REPUBLIKA.CO.ID, JAKARTA -- Komisi Pemberantasan Korupsi (KPK) mengakui adanya pertemuan antara Gubernur Sumatra Utara nonaktif Gatot Pujo Nugroho dengan petinggi partai Nasdem sehinga melakukan pengusutan terhadap materi pembicaraan tersebut.
"Memang ada (pertemuan), makanya kita akan telaah," kata Wakil Ketua KPK Adnan Pandu Praja di gedung KPK Jakarta, Senin (28/9).
KPK sebelumnya memeriksa Sekretaris Partai Nasdem Patrice Rio Capella pada 23 September 2015 sebagai saksi dalam kasus dugaan tindak pidana korupsi pemberian suap kepada hakim dan panitera Pengadilan Tata Usaha Negara (PTUN) Medan. Patrice diperiksa untuk tersangka Gubernur Sumut Gatot Pujo Nugroho dan istrinya Evy Susanti.

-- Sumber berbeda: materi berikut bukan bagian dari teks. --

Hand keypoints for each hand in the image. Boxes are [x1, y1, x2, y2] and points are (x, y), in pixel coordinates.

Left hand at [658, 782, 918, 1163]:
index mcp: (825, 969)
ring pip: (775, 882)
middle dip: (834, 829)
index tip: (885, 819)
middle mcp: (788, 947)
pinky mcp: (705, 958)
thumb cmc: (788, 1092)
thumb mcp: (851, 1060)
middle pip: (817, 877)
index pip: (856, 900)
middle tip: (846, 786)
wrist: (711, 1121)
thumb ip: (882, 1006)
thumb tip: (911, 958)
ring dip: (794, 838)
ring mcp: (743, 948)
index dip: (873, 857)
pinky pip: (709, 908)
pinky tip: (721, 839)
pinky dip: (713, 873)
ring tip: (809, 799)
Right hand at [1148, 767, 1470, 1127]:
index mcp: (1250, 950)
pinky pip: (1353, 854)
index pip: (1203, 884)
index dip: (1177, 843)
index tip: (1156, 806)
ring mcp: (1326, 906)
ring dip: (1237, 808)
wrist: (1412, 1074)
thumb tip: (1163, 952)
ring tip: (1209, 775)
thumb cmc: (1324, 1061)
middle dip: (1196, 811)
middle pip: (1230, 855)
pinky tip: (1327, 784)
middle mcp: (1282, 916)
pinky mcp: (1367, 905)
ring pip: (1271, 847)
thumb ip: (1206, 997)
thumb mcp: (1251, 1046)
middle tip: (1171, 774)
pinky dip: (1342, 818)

"Kami akan telaah dulu. Kami belum dapat laporan dari penyidik, tunggu saja," tambah Pandu.
Menurut Pandu, pengusutan kasus tersebut termasuk melakukan klarifikasi terhadap bukti rekaman pembicaraan telepon yang berhasil disadap KPK.
"Pasti ada klarifikasi supaya kita tidak salah mengambil keputusan dan akan ada 'fairness', jadi semua akan diklarifikasi," ungkap Pandu.
Ditanya mengenai apakah KPK akan memanggil Ketua Umum Partai Nasdem Surya Paloh, Pandu mengatakan pemanggilan itu merupakan kewenangan penyidik.
"Makanya terserah penyidik, yang jelas kita menghindari diskriminasi terhadap seseorang sehingga harus diklarifikasi semua," tegas Pandu.
Pada sidang 17 September 2015 terungkap pembicaraan antara Evy Susanti dan staf Gatot bernama Mustafa yang mengungkapkan bahwa Gatot ingin agar kasus dugaan terjadinya Tindak Pidana Korupsi Dana Bantuan Sosial yang ditangani Kejati Sumut dilimpahkan ke Kejaksaan Agung pimpinan H.M Prasetyo yang merupakan kader partai Nasdem.
"Bapak mau jamin amankan supaya itu mau dibawa ke gedung bundar, jadi kalau itu udah menang gak akan ada masalah katanya di gedung bundarnya pak gitu," kata Evy dalam rekaman pembicaraan telepon yang disadap KPK tersebut.
KPK menetapkan Gatot Pujo Nugroho dan istrinya sebagai tersangka dengan sangkaan pasal 6 ayat 1 huruf a dan pasal 5 ayat 1 huruf a atau huruf b dan atau pasal 13 UU No 31 tahun 1999 sebagaimana diubah UU 20 tahun 2001 jo pasal 64 ayat 1 jo pasal 55 ayat 1 jo pasal 64 ayat 1 KUHPidana.
Pasal tersebut mengatur tentang memberi atau menjanjikan sesuatu kepada hakim dengan maksud untuk mempengaruhi putusan perkara yang diserahkan kepadanya untuk diadili dengan ancaman pidana penjara paling singkat 3 tahun dan paling lama 15 tahun serta denda paling kecil Rp 150 juta dan paling banyak Rp 750 juta.
Saat ini, KPK juga sedang melakukan penyelidikan terkait pengajuan hak interpelasi kepada Gatot. KPK sudah memeriksa puluhan anggota DPRD Sumatra Utara periode 2009-2014 dan 2014-2019.